Addition scans were obtained using a soft x-ray emission spectrometer (SXES) with 5KV and 50nA beam conditions. Scans using this technique, while still exhibiting the peak interference effects, provided significantly enhanced spectral resolution across the peak energies under investigation.  An SXES scan is shown in figure 2, illustrating the relationship between the B Ka1 and Nb-Mz peaks. 

Figure 2: SXES scan of B Ka 1 in relation to peak interference with other alloying elements.

Results:

Preliminary findings have shown good results for quantification and showing the distribution of  alloying elements including boron within each of the phases. This has been compared favourably with results obtained from another institution working on the same samples.   WDS quantitative mapping has shown (see figure 3) clearly the elemental distribution for each phase and also an average composition over the entire map. Many maps were acquired to build up statistical data and to show compositional differences through the ingot.

Figure 3 WDS Compositional Maps of the Alloying Elements  (includes BSE image).
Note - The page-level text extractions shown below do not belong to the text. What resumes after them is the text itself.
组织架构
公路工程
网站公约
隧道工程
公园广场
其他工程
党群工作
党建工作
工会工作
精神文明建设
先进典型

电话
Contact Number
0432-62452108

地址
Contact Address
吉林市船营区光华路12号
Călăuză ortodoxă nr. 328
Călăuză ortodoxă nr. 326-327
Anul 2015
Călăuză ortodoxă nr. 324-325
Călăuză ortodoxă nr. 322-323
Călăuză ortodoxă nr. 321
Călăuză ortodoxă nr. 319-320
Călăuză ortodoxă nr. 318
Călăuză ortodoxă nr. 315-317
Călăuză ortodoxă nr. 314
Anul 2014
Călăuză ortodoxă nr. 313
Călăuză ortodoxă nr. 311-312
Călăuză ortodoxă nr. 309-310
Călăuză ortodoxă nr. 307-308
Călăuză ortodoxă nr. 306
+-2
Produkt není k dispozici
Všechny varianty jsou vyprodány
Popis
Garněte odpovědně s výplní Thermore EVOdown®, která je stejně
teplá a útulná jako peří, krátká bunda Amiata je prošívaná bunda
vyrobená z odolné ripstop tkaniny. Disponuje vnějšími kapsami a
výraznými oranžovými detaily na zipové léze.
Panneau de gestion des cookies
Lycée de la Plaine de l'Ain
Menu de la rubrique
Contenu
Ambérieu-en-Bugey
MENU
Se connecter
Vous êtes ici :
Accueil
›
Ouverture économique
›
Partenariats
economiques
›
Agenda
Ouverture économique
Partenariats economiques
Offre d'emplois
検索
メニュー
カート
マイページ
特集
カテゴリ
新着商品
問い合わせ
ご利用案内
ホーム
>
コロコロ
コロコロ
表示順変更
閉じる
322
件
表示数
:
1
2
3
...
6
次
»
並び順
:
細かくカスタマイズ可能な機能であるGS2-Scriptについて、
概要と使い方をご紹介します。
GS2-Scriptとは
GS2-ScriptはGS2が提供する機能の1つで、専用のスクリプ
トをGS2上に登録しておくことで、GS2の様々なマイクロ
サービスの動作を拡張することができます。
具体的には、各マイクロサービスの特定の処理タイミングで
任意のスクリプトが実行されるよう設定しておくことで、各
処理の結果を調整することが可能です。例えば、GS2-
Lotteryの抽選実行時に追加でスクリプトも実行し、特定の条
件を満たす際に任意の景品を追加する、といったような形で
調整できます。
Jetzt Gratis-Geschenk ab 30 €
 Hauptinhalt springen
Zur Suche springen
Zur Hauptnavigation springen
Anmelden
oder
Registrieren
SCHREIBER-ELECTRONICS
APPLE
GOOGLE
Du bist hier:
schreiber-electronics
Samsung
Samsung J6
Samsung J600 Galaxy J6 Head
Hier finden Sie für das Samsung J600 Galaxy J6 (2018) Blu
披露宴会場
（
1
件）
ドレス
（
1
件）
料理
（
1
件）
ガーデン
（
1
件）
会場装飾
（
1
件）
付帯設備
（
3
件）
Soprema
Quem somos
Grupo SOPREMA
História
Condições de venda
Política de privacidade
The analysis work has now expanded to examine the phases and elemental compositions of  the heat treated ingots and will progress to the other alloys in the series.

Conclusions

Using EPMA with WDS analysis has provided the spectral resolution and ability to undertake trace analysis of a range of elements including boron in the niobium silicide alloys. The calculation and using the interference correction factor has significantly increased the accuracy of boron analysis within each phase.

Accurate and reproducible analytical data has been obtained which characterise the distribution of elements within each phase. This has been confirmed by compositional maps.

The macro and micro segregation of elements and hence phases within the "as cast" and heat treated ingots have been profiled.

Boron, however is a difficult element to analyse due to problems with absorption and excitation (including peak shift) as the probe interacts with the varying element composition differences in each phase (matrix effects). The analysis would therefore benefit from further work including refinement of the mass absorption coefficients (mac). [3]

SXES offers the potential for enhanced spectral resolution of low energy emissions, corresponding data for a series of reference standards would enable the generation of specific calibration curves for further unknown material investigations. This is currently under development.

References

[1] K. Zelenitsas, P. Tsakiropoulos; Intermetallics, 2005, 13, 1079-1095.

[2] L. Su, L. Jia, J. Weng, et al; Corros. Sci, 2014, 88, 460-465.

[3] G. F. Bastin, H.J.M. Heijligers; Quantitative Electron Probe Microanalysis of Boron, Carbon, Nitrogen and Oxygen. (ISBN 978-94-6228-222-3).